Things to think about
persistent connections
Apache::DBI DBI connect_cached DBIx::Class
Also, because Apache::DBI's connection caching never checks to see if the process and/or thread id changed, it will give you an invalid $dbh from a previous process/thread if you use a connection, then thread/fork, then try to re-connect to the same source, which is a Bad Thing.
DBIx::Class already manages its connections for you, and therefore it cannot benefit from Apache::DBI under any scenario. It makes one connection per-process, and keeps that connection persistent, reconnecting only if the connection appears to have died, or if you fork/thread over to another process/thread-id. The only Apache::DBI issue in DBIx::Class is that Apache::DBI will actually thwart DBIx::Class's connection management code, and cause it to use the same (and invalid) connection in a new process, in cases such as (as mentioned above) if you make a DBI connection before forking in a prefork mod_perl server.
Resources
The current connectivity code is part of the API. The API, in turn, is inside of the lib directory of the WormBase mercurial repository:
http://bitbucket.org/tharris/wormbase/src/tip/lib/WormBase/API/Service/
Currently, each database is a "Service". When the API is instantiated, connections are made to each required service. Database handles are cached. When a database handle is needed, the service first checks to see if it is live, if not it refreshes the connection. This would probably be the ideal location to implement failover -- check the current connection, if dead, try a different database server.

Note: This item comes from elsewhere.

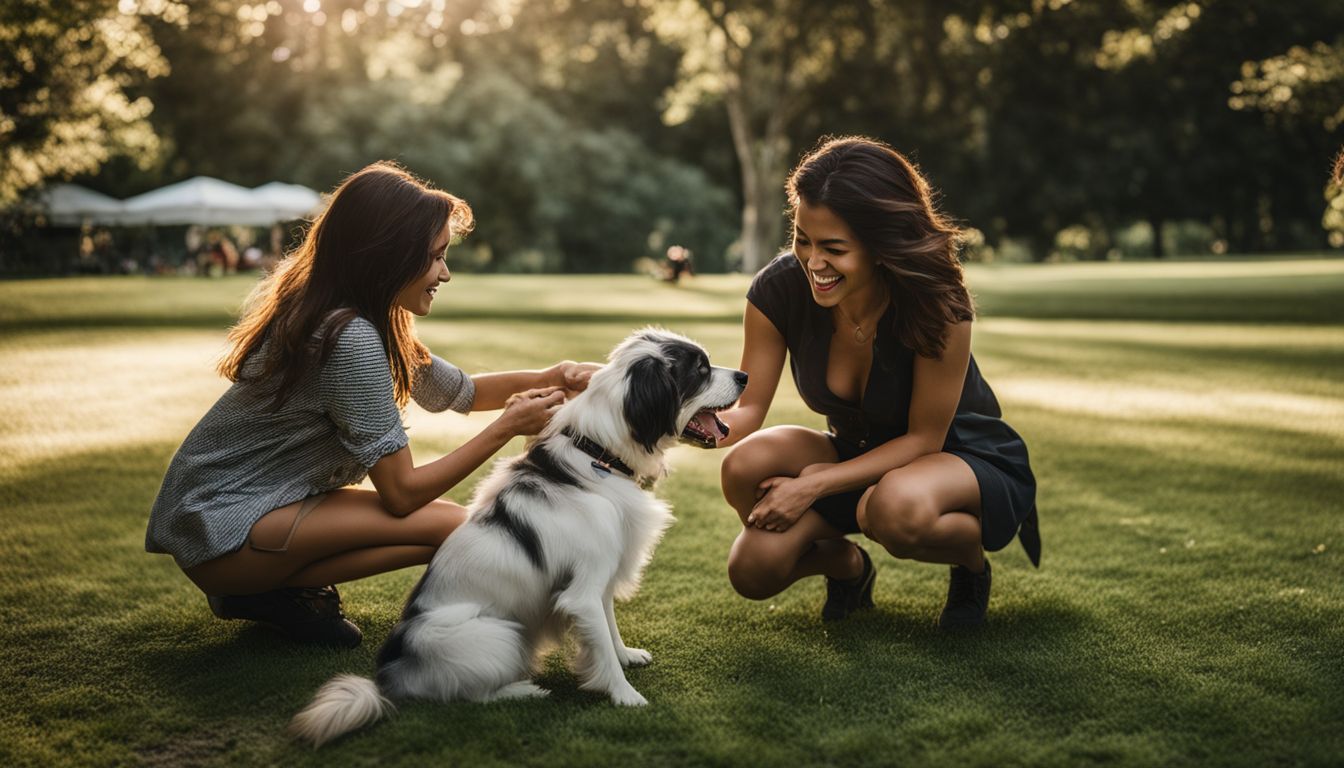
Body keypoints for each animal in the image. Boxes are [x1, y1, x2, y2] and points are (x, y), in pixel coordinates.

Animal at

- Note that attribute accessors also count as methods for the purposes of satisfying the requirements of a role.
http://bitbucket.org/tharris/wormbase/src/9009075c4c5a/lib/WormBase/API/Role/Service/gff.pm
around 'dbh' => sub { my $orig = shift; my $self = shift; my $species = $self->species; # Do we already have a dbh? HOW TO TEST THIS WITH HASH REF? if ($self->has_dbh) { $self->log->debug(" gff-dbh for $species exists and is alive!"); return $self->$orig; } else { $self->log->debug(" gff-dbh for $species doesn't exist yet; trying to connect"); my $dbh = $self->connect($species); } };
Note also that these Services use Moose "Roles" to define shared methods and variables like connect().
Here's the acedb service:
http://bitbucket.org/tharris/wormbase/src/tip/lib/WormBase/API/Service/acedb.pm
The acedb service "consumes" the generic Service role:
http://bitbucket.org/tharris/wormbase/src/9009075c4c5a/lib/WormBase/API/Role/Service.pm
This nomenclature and structure is a bit confusing and probably needs to be streamlined/refined!!